*** Block opens ***

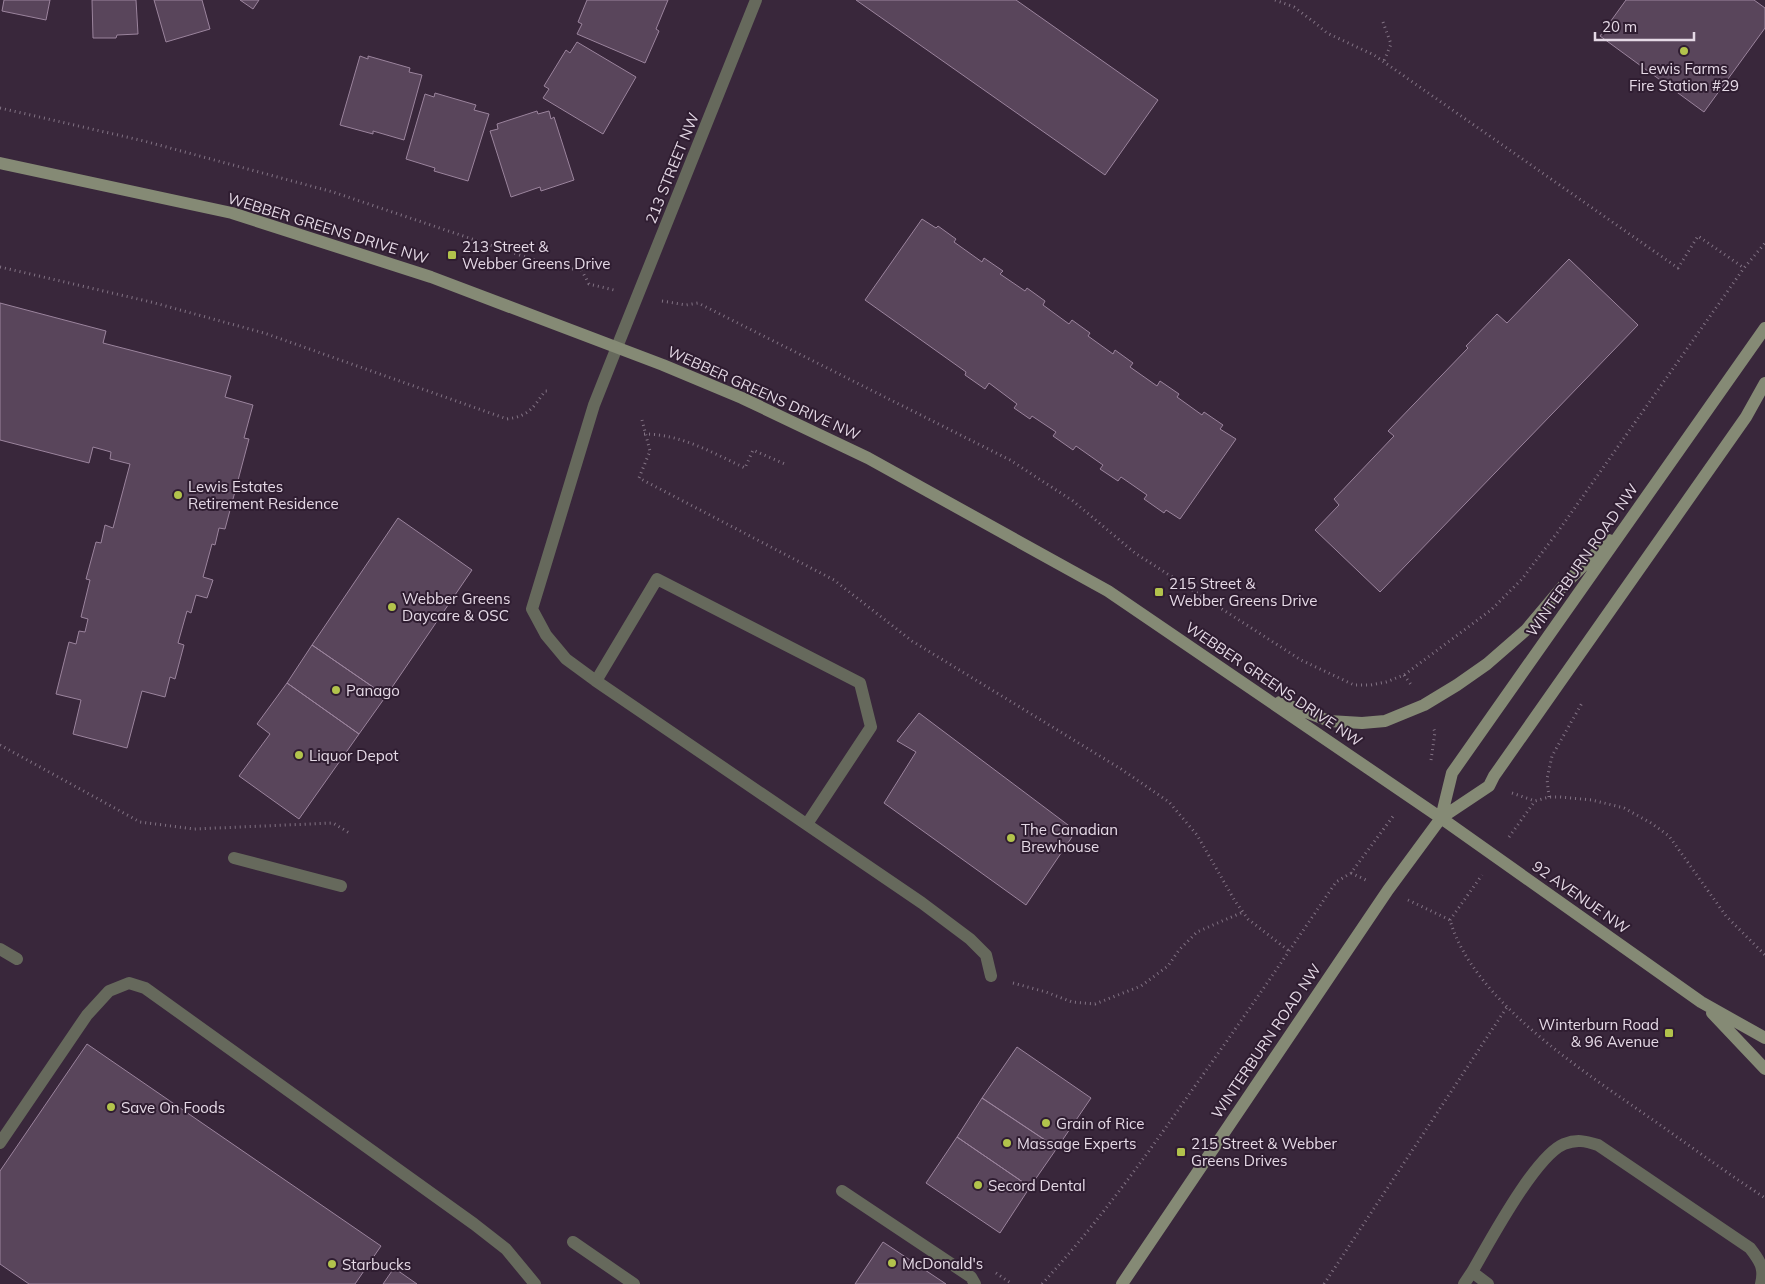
<svg xmlns="http://www.w3.org/2000/svg" width="1765" height="1284" viewBox="0 0 1765 1284" font-family="Mulish,sans-serif">
<style>
.building{fill:#59455b;stroke:#9b849d}
.lines{fill:none;stroke-linecap:round;stroke-linejoin:round}
.path{stroke:#827384;stroke-width:3;stroke-dasharray:1 4;stroke-linecap:butt}
.service{stroke:#66695c;stroke-width:12}
.tertiary{stroke:#66695c;stroke-width:12}
.secondary{stroke:#858a75;stroke-width:12}
.poi-dot{fill:#b2c34c;stroke:#2f1d31;stroke-width:2}
.labels{text-anchor:middle;dominant-baseline:central;stroke-width:4;stroke-linejoin:round;paint-order:stroke}
.poi-label{font-size:15px;fill:#e5d9e6;stroke:#2f1d31;text-anchor:start}
.street-label{font-size:15px;fill:#e5d9e6;stroke:#2f1d31}
</style>
<rect width="100%" height="100%" fill="#39273b"/>
<!-- building -->
<path class="building" d="M4,0H50L46,20L2,11Z
M92,0H136L138,34L117,35L116,38H93Z
M154,0H202L210,29L166,42Z
M240,0H259L253,9Z
M587,0H668L656,29L659,31L645,63L577,34L582,24L578,22Z
M856,0H1016L1158,100L1105,175Z
M1626,0H1754L1765,8V28L1704,112L1600,36Z
M577,42L636,77L603,134L543,98L549,89L544,86L566,50L570,53Z
M360,56L368,59V56L410,68L409,72L422,75L404,140L373,131V134L340,125Z
M435,93L476,105L474,110L489,114L468,181L434,171L435,168L406,159L425,94L434,97Z
M537,111L538,114L549,111L551,119L554,117L574,180L541,191L540,187L511,197L490,131L498,129L497,124Z
M922,219L936,228L938,226L956,239L954,242L982,262L984,258L1003,271L1000,274L1025,291L1027,288L1045,301L1043,305L1069,324L1072,320L1090,333L1088,336L1113,354L1115,350L1133,363L1130,367L1157,386L1160,381L1179,394L1177,397L1202,415L1204,412L1223,425L1220,429L1236,439L1180,519L1166,510L1164,513L1144,499L1147,495L1121,477L1118,481L1100,469L1103,465L1076,446L1073,450L1053,436L1056,432L1032,416L1030,419L1014,408L1017,404L989,383L985,389L965,375L966,372L865,300Z
M1569,259L1638,325L1380,592L1315,530L1339,505L1334,499L1394,436L1388,431L1468,348L1466,346L1497,314L1507,323Z
M0,303L106,331L103,343L231,376L225,397L253,405L244,438L249,439L225,529L219,528L215,545L212,544L203,577L213,580L207,598L196,595L191,613L187,611L178,643L184,645L175,679L170,677L165,697L142,691L127,748L73,734L81,700L56,694L69,642L76,644L79,631L85,632L88,619L81,617L90,580L86,579L96,542L101,543L105,525L113,528L130,464L110,459L111,452L93,447L89,463L0,440Z
M398,518L472,570L386,696L312,645Z
M312,645L386,696L359,734L287,683Z
M287,683L359,734L299,819L239,776L270,734L257,724Z
M919,713L1076,831L1026,905L884,803L916,752L897,741Z
M87,1044L381,1246L355,1284H29L0,1264V1171Z
M1017,1047L1091,1098L1057,1148L982,1098Z
M982,1098L1057,1148L1030,1187L957,1137Z
M957,1137L1030,1187L1000,1233L926,1183Z
M883,1242L946,1284H855Z
M394,1268L417,1284H383Z"/>
<g class="lines">
<!-- path -->
<path class="path" d="M1275,0L1294,7L1314,22L1327,33L1374,55L1678,268L1698,236L1744,268
M1383,22L1391,44L1384,61
M0,108L144,141L333,192L552,266L567,269H581L589,284L614,290
M0,267L151,302L264,333L507,419C529,416 533,408 545,391H550
M662,301L686,305L698,303L1010,460L1073,501L1135,553L1301,660L1354,685H1371L1386,682L1404,675L1491,610L1522,579L1557,533L1744,268L1765,243
M642,420L650,451L639,478L834,580L912,641L1121,769L1169,802L1197,835L1235,901L1248,919L1289,951
M644,434C681,434 713,453 745,468L753,450L787,465
M1404,675L1412,686
M0,745L140,822L194,829L333,823L351,834
M1431,760L1435,732L1433,727
M1512,793L1535,801L1549,797H1560L1592,800L1624,808L1651,823L1669,836L1726,916L1765,955
M1549,797L1547,779L1552,756L1582,703
M1509,837L1535,801
M1351,873L1366,880
M1408,900L1450,920C1473,1001 1586,1073 1653,1120C1690,1146 1727,1173 1765,1198
M1450,920L1482,875
M1013,983L1046,992L1072,1002L1095,1004L1141,986L1168,966L1179,950L1197,932L1243,912
M996,1273L1012,1284
M1042,1284C1097,1224 1144,1159 1190,1093C1240,1023 1288,953 1336,882L1351,873L1394,815
M1324,1284L1507,1007"/>
<!-- service -->
<path class="service" d="M617,347L594,405L532,609L546,635L566,659L596,681L922,903L970,939L986,955L991,976
M596,681L657,579L860,683L871,727L807,824
M234,858L341,886
M0,949L17,959
M0,1143L87,1015L109,991L129,983L145,988L474,1224L506,1249L535,1284
M842,1191L971,1277L975,1284
M573,1242L634,1284
M1472,1272C1489,1243 1535,1156 1564,1144C1577,1139 1585,1141 1598,1145L1750,1248C1760,1261 1765,1268 1761,1284
M1464,1284L1472,1272L1488,1284"/>
<!-- tertiary -->
<path class="tertiary" d="M617,347L756,0"/>
<!-- secondary -->
<path class="secondary" d="M0,163L232,213L431,277L663,365L742,398L868,458L1108,591L1441,818L1701,1002L1765,1038
M1280,702L1329,721L1362,723L1385,721L1424,705L1457,685L1487,664L1526,630L1563,586L1609,540
M1441,818L1452,773L1765,328
M1712,1013L1765,1069
M1122,1284L1388,890L1441,818L1489,786L1494,776L1746,417L1765,383"/>
</g>
<!-- markers -->
<g class="poi-dot">
<circle cx="1684" cy="51" r="5"/>
<rect x="447" y="250" width="10" height="10" rx="2.5"/>
<circle cx="178" cy="495" r="5"/>
<rect x="1154" y="587" width="10" height="10" rx="2.5"/>
<circle cx="392" cy="607" r="5"/>
<circle cx="336" cy="690" r="5"/>
<circle cx="299" cy="755" r="5"/>
<circle cx="1011" cy="838" r="5"/>
<rect x="1664" y="1028" width="10" height="10" rx="2.5"/>
<circle cx="111" cy="1107" r="5"/>
<circle cx="1046" cy="1123" r="5"/>
<circle cx="1007" cy="1143" r="5"/>
<rect x="1176" y="1147" width="10" height="10" rx="2.5"/>
<circle cx="978" cy="1185" r="5"/>
<circle cx="892" cy="1263" r="5"/>
<circle cx="332" cy="1264" r="5"/>
</g>
<g class="labels">
<!-- poi labels -->
<g class="poi-label">
<text x="1684" y="68" text-anchor="middle">Lewis Farms<tspan x="1684" dy="17">Fire Station #29</tspan></text>
<text x="462" y="246">213 Street &amp;<tspan x="462" dy="17">Webber Greens Drive</tspan></text>
<text x="188" y="486">Lewis Estates<tspan x="188" dy="17">Retirement Residence</tspan></text>
<text x="1169" y="583">215 Street &amp;<tspan x="1169" dy="17">Webber Greens Drive</tspan></text>
<text x="402" y="598">Webber Greens<tspan x="402" dy="17">Daycare &amp; OSC</tspan></text>
<text x="346" y="690">Panago</text>
<text x="309" y="755">Liquor Depot</text>
<text x="1021" y="829">The Canadian<tspan x="1021" dy="17">Brewhouse</tspan></text>
<text x="1659" y="1024" text-anchor="end">Winterburn Road<tspan x="1659" dy="17">&amp; 96 Avenue</tspan></text>
<text x="121" y="1107">Save On Foods</text>
<text x="1056" y="1123">Grain of Rice</text>
<text x="1017" y="1143">Massage Experts</text>
<text x="1191" y="1143">215 Street &amp; Webber<tspan x="1191" dy="17">Greens Drives</tspan></text>
<text x="988" y="1185">Secord Dental</text>
<text x="902" y="1263">McDonald's</text>
<text x="342" y="1264">Starbucks</text>
</g>
<!-- street labels -->
<g class="street-label">
<text transform="translate(672 168) rotate(-68)">213 STREET NW</text>
<text transform="translate(328 228) rotate(17)">WEBBER GREENS DRIVE NW</text>
<text transform="translate(764 393) rotate(24)">WEBBER GREENS DRIVE NW</text>
<text transform="translate(1582 560) rotate(-55)">WINTERBURN ROAD NW</text>
<text transform="translate(1274 684) rotate(34)">WEBBER GREENS DRIVE NW</text>
<text transform="translate(1581 897) rotate(35)">92 AVENUE NW</text>
<text transform="translate(1266 1041) rotate(-56)">WINTERBURN ROAD NW</text>
</g>
</g>
<!-- scale -->
<path d="M1595 32v8h99v-8" fill="none" stroke="#e5d9e6" stroke-width="2.5"/>
<text x="1602" y="32" font-size="15" fill="#e5d9e6" stroke="#2f1d31" stroke-width="4" paint-order="stroke">20 m</text>
</svg>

*** Block closes ***

- [DIRECTIONS FOR THIS TASK]
What lines hold the string "round"? Pick them out of the data.

- [EXERCISE RESPONSE]
.lines{fill:none;stroke-linecap:round;stroke-linejoin:round}
.labels{text-anchor:middle;dominant-baseline:central;stroke-width:4;stroke-linejoin:round;paint-order:stroke}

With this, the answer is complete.